*AIM*: Could you put every line of the entries below into a numbered list, skipping any blank lines?

______________________________

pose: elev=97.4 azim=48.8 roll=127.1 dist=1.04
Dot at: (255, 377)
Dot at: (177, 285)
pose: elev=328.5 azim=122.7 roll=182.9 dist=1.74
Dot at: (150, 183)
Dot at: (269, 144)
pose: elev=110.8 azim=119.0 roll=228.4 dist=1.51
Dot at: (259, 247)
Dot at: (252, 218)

______________________________

*TASK RESPONSE*:
1. pose: elev=97.4 azim=48.8 roll=127.1 dist=1.04
2. Dot at: (255, 377)
3. Dot at: (177, 285)
4. pose: elev=328.5 azim=122.7 roll=182.9 dist=1.74
5. Dot at: (150, 183)
6. Dot at: (269, 144)
7. pose: elev=110.8 azim=119.0 roll=228.4 dist=1.51
8. Dot at: (259, 247)
9. Dot at: (252, 218)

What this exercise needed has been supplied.